* _Entries shown_:
>>>>
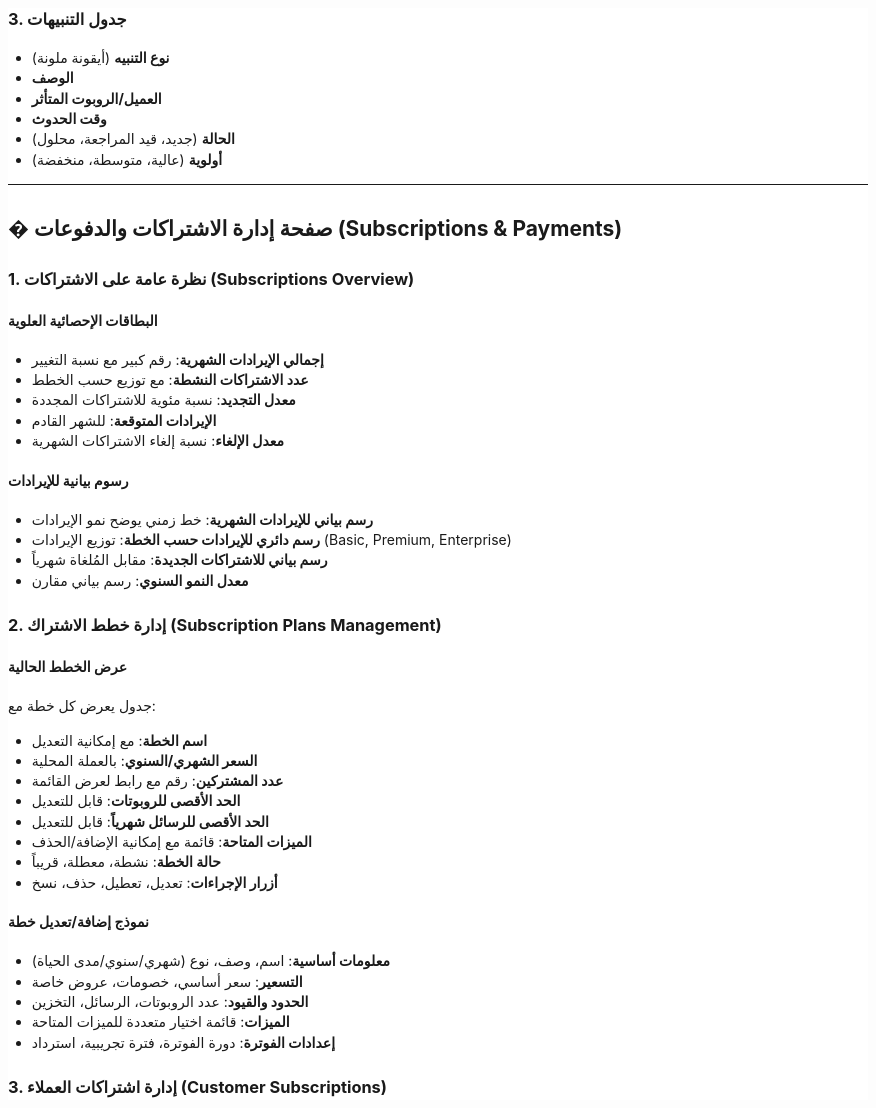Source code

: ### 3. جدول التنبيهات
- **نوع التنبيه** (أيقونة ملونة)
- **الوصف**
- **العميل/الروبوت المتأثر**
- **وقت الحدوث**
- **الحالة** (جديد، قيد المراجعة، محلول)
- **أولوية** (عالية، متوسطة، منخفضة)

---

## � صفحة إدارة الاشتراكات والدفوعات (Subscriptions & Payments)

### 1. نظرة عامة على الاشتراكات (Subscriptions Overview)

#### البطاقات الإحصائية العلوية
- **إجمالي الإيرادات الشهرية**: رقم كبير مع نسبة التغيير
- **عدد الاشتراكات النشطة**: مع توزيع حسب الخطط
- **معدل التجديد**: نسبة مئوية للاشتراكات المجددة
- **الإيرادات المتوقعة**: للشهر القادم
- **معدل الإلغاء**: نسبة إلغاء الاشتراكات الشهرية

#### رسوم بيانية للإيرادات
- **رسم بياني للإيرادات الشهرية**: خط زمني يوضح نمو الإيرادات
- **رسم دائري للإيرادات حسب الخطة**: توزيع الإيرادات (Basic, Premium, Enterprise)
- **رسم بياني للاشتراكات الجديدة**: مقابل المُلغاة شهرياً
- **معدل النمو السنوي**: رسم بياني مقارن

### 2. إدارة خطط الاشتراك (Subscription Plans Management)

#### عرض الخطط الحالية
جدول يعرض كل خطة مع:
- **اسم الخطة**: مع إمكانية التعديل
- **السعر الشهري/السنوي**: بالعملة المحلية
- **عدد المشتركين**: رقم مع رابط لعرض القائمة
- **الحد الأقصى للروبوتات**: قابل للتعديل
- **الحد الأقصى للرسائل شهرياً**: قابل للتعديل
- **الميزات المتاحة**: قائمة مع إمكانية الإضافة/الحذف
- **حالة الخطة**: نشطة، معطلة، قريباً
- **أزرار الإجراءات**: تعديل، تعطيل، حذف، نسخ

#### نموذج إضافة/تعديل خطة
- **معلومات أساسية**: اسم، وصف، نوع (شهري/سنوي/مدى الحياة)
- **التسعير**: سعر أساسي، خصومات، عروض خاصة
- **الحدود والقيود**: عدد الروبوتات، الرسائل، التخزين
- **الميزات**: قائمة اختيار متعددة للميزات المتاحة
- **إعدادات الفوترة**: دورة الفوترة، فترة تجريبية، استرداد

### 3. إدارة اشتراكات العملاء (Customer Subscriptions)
<<<<
* _What is needed_: All entries above should be printed exactly, though without their pictures.

* _Result_:
Source code

: ### 3. جدول التنبيهات
- **نوع التنبيه** (أيقونة ملونة)
- **الوصف**
- **العميل/الروبوت المتأثر**
- **وقت الحدوث**
- **الحالة** (جديد، قيد المراجعة، محلول)
- **أولوية** (عالية، متوسطة، منخفضة)

---

## � صفحة إدارة الاشتراكات والدفوعات (Subscriptions & Payments)

### 1. نظرة عامة على الاشتراكات (Subscriptions Overview)

#### البطاقات الإحصائية العلوية
- **إجمالي الإيرادات الشهرية**: رقم كبير مع نسبة التغيير
- **عدد الاشتراكات النشطة**: مع توزيع حسب الخطط
- **معدل التجديد**: نسبة مئوية للاشتراكات المجددة
- **الإيرادات المتوقعة**: للشهر القادم
- **معدل الإلغاء**: نسبة إلغاء الاشتراكات الشهرية

#### رسوم بيانية للإيرادات
- **رسم بياني للإيرادات الشهرية**: خط زمني يوضح نمو الإيرادات
- **رسم دائري للإيرادات حسب الخطة**: توزيع الإيرادات (Basic, Premium, Enterprise)
- **رسم بياني للاشتراكات الجديدة**: مقابل المُلغاة شهرياً
- **معدل النمو السنوي**: رسم بياني مقارن

### 2. إدارة خطط الاشتراك (Subscription Plans Management)

#### عرض الخطط الحالية
جدول يعرض كل خطة مع:
- **اسم الخطة**: مع إمكانية التعديل
- **السعر الشهري/السنوي**: بالعملة المحلية
- **عدد المشتركين**: رقم مع رابط لعرض القائمة
- **الحد الأقصى للروبوتات**: قابل للتعديل
- **الحد الأقصى للرسائل شهرياً**: قابل للتعديل
- **الميزات المتاحة**: قائمة مع إمكانية الإضافة/الحذف
- **حالة الخطة**: نشطة، معطلة، قريباً
- **أزرار الإجراءات**: تعديل، تعطيل، حذف، نسخ

#### نموذج إضافة/تعديل خطة
- **معلومات أساسية**: اسم، وصف، نوع (شهري/سنوي/مدى الحياة)
- **التسعير**: سعر أساسي، خصومات، عروض خاصة
- **الحدود والقيود**: عدد الروبوتات، الرسائل، التخزين
- **الميزات**: قائمة اختيار متعددة للميزات المتاحة
- **إعدادات الفوترة**: دورة الفوترة، فترة تجريبية، استرداد

### 3. إدارة اشتراكات العملاء (Customer Subscriptions)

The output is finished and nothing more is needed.